Il lavoro di cura già tradizionalmente affidato alle donne, non pagato e non riconosciuto ha dovuto sopperire alla ritirata statale sul fronte assistenziale che negli ultimi decenni ha subito una progressiva etnicizzazione. Lo studio empirico delle condizioni di lavoro e delle lotte delle addette alle pulizie industriali presentato da Angela Toffanin e Francesca Alice Vianello si interroga proprio su come l’equiparazione dello sfruttamento di donne migranti e native abbia favorito l’unione delle loro rivendicazioni al di là della nazionalità. Un’analisi che aiuta a riflettere sulle complessità del patriarcato e del capitalismo globalizzati che creano all’interno del lavoro riproduttivo delle catene di cura globali (Hochschild, 2000): un sistema di relazioni tra le donne che svolgono lavori di cura retribuiti o no e che nella pratica consente alle donne appartenenti alla classe medio-alta di entrare nel mercato del lavoro delegando il lavoro di cura che loro sarebbero state obbligate a svolgere ad altre donne migranti.

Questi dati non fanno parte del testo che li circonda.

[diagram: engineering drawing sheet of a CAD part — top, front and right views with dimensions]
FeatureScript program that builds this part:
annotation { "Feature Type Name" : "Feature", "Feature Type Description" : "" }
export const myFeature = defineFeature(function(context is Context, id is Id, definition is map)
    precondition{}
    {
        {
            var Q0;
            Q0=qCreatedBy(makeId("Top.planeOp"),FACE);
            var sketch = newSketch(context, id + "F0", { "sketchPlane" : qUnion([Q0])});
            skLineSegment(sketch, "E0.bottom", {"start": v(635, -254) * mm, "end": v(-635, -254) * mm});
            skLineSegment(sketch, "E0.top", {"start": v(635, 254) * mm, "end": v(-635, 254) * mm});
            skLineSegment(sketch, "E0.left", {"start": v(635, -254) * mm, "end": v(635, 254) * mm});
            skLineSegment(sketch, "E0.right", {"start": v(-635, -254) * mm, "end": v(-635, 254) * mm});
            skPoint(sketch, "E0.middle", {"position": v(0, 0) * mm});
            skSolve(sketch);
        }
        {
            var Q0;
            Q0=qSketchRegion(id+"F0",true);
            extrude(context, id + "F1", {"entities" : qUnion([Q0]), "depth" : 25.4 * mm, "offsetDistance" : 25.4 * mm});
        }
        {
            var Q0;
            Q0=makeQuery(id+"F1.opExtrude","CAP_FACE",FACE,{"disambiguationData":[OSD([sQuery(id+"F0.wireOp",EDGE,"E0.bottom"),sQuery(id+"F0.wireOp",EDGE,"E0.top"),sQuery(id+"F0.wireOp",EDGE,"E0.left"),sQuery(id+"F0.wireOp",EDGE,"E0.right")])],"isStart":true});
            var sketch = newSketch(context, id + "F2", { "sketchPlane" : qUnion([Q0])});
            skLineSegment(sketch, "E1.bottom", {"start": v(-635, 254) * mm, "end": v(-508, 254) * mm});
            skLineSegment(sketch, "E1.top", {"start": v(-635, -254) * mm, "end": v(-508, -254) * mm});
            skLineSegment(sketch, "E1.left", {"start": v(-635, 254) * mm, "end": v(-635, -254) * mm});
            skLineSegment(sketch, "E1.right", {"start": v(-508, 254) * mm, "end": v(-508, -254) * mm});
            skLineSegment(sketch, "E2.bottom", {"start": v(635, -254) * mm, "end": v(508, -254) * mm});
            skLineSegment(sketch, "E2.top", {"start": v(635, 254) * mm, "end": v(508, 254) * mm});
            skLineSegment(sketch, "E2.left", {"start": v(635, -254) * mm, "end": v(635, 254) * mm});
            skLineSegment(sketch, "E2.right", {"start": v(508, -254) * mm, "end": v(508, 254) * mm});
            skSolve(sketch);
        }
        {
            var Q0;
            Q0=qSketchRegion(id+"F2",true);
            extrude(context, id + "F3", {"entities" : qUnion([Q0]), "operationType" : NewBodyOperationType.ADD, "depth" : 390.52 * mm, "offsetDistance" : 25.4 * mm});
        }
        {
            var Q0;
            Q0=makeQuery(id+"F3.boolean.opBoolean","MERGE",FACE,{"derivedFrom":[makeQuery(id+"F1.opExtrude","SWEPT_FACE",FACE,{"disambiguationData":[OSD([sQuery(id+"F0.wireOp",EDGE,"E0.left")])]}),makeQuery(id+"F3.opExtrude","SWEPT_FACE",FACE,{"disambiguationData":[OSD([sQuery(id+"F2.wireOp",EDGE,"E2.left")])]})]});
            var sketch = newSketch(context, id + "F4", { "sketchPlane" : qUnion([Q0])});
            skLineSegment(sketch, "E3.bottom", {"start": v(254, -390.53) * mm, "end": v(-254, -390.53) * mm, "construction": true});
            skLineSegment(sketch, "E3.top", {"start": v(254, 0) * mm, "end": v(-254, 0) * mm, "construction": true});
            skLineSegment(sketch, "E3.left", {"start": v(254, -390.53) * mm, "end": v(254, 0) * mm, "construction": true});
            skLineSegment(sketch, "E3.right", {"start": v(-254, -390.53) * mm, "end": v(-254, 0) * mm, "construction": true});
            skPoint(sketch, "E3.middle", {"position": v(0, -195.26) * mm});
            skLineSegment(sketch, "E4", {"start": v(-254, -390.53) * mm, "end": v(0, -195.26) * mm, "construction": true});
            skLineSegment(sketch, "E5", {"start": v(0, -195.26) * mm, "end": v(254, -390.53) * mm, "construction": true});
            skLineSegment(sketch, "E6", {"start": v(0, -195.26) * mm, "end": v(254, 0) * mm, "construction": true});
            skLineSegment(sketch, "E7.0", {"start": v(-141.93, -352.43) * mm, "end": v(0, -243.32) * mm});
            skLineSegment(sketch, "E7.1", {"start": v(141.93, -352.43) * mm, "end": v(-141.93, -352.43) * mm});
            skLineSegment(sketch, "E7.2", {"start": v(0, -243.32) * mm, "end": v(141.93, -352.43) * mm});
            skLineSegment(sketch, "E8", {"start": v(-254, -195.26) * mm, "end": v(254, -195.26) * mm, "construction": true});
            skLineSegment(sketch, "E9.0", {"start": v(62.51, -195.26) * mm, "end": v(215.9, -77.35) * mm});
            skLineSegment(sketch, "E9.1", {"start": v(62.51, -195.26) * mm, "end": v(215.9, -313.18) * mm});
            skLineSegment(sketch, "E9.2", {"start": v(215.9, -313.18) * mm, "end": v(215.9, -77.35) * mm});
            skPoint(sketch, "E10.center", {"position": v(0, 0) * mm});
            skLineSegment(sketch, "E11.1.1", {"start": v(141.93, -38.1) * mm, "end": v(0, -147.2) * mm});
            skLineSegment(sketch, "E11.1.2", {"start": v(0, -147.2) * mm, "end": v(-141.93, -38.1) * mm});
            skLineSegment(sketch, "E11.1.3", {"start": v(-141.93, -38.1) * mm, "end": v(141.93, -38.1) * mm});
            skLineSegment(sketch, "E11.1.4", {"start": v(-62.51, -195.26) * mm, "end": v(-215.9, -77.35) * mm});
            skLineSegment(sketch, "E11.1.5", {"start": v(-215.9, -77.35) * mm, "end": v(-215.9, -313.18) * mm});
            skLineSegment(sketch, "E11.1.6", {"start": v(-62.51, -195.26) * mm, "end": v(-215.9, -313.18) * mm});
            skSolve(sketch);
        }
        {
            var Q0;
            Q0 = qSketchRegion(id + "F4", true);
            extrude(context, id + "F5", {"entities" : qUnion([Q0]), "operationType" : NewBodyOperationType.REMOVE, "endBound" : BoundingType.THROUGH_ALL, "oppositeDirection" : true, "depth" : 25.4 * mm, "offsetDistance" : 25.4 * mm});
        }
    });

L’analisi dell’organizzazione transnazionale dei lavori riproduttivi necessari che costituiscono la precondizione stessa del lavoro produttivo (Davis, 1981) pone un altro interrogativo: quello della cittadinanza. Alisa Del Re si concentra sulla dimensione continentale europea per riflettere sull’inadeguatezza del concetto stesso di cittadinanza e della sua regolamentazione giuridica all’interno dell’UE e degli stati membri nel rappresentare e garantire diritti alle donne.  In questo senso, il lavoro di cura che poggia in maniera consistente sulle donne migranti potrebbe rappresentare un terreno di proposta per una riforma più inclusiva in materia di cittadinanza che si basi sul diritto a ricevere e fornire assistenza alla persona.

In conclusione, Lo Sciopero delle Donne riflettere sulla relazione tra lavoro produttivo e riproduttivo all’interno del sistema patriarcale e capitalista. Si interroga sui loro nessi, sul ruolo funzionale che la violenza di genere acquisisce come strumento di controllo e di mantenimento di questi sistemi grazie al lavoro di auto-inchiesta svolto dal collettivo di Non Una Di Meno di Padova e reitera la proposta dello sciopero globale come strumento efficace per sottrarci allo sfruttamento. Tuttavia, la smaterializzazione del lavoro, la deregolamentazione contrattuale, la crescente precarietà che caratterizza la contingenza storica che viviamo, ha sciolto i confini tra lavoro produttivo e riproduttivo. La complicità tra capitalismo e patriarcato accresce la pervasione del sistema economico e la sua influenza in senso maschilista ed eteronormato di ogni aspetto della nostra esistenza. Cristina Morini sostiene nella conclusione del volume che il capitalismo abbia raggiunto l’integrazione della nostra intera esistenza all’interno del suo ciclo di (ri)produzione. Una conclusione terrificante, ma realista di come comparti fondamentali della nostra vita come l’organizzazione dello spazio urbano, delle abitazioni o della medicina siano plasmati dal sistema economico. Ne discutono rispettivamente Lorenza Perini e Bruna Mura nell’explicit della pubblicazione, riflettendo su come ogni aspetto della nostra vita diventi quindi politico. Un richiamo finale al movimento perché la lotta per l’autodeterminazione della persona, per l’emancipazione del lavoro produttivo e riproduttivo e la rivolta stessa hanno la necessità di reinventare e praticare nuove forme di vivere ripensando tutte le azioni del nostro quotidiano: anche il camminare o l’amare.